For CI/CD pipelines, use:
```bash
make ci-test        # Quick tests suitable for CI
make stress         # Stress testing for stability validation
```

## Key Differences from Unit Tests

| Aspect | Unit Tests | Integration Tests |
|--------|------------|------------------|
| **Scope** | Individual functions | Complete request pipeline |
| **Dependencies** | Mocked/simulated | Real SeaweedFS cluster |
| **Network** | None | Real HTTP requests |
| **Storage** | In-memory | Real filer database |
| **Metadata** | Manual simulation | Actual storage/retrieval |
| **Speed** | Fast (milliseconds) | Slower (seconds) |
| **Coverage** | Component logic | System integration |

## Conclusion

These integration tests ensure that SeaweedFS SSE functionality works correctly in production-like environments.

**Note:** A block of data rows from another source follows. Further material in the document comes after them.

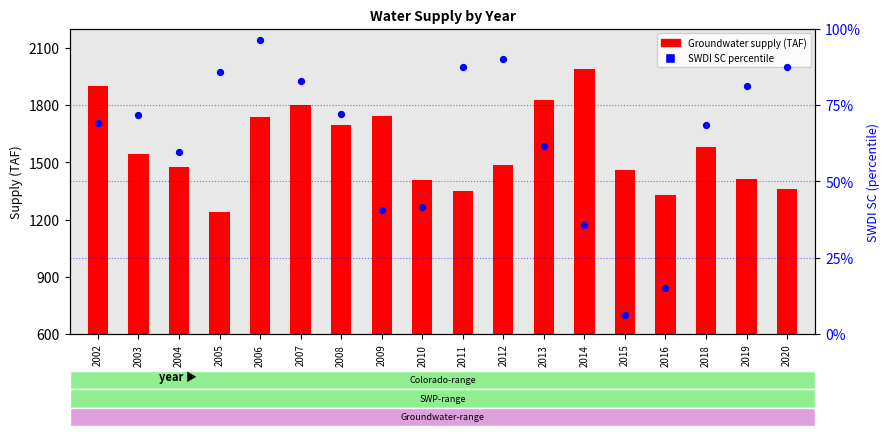

At how many categories does at least one series exceed 1171?

4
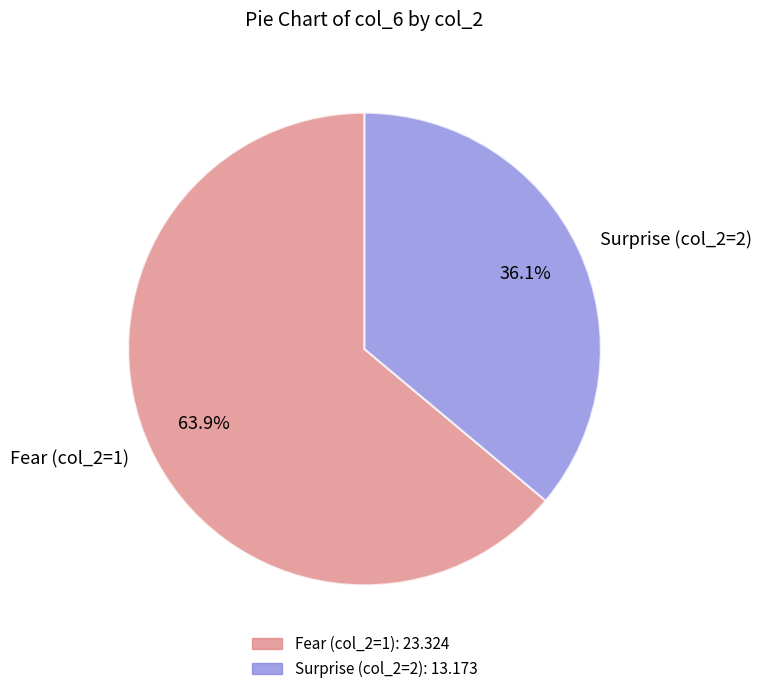

Which category accounts for the majority?

Fear (col_2=1)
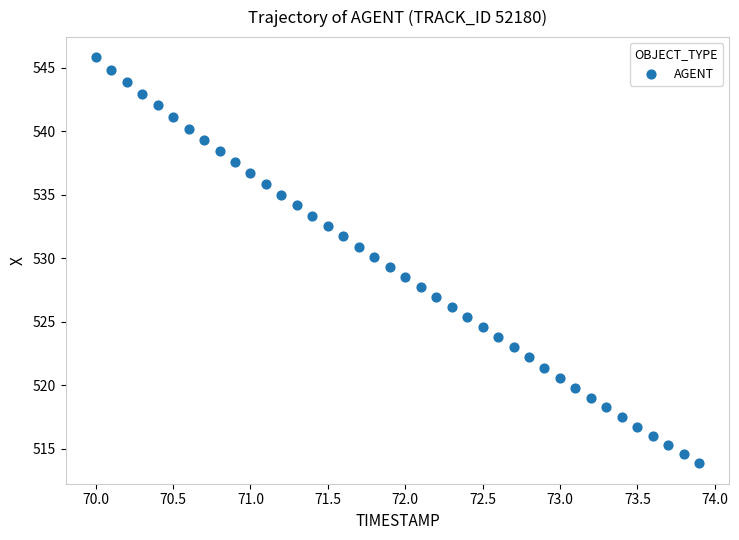

What is the range of Y values (max minus min)?

31.9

They complement the existing unit tests by validating that all components work together properly, providing confidence that encryption/decryption operations will succeed for real users.

**Most importantly**, these tests would have immediately caught the critical filer metadata storage bug that was previously undetected, demonstrating the crucial importance of integration testing for distributed systems.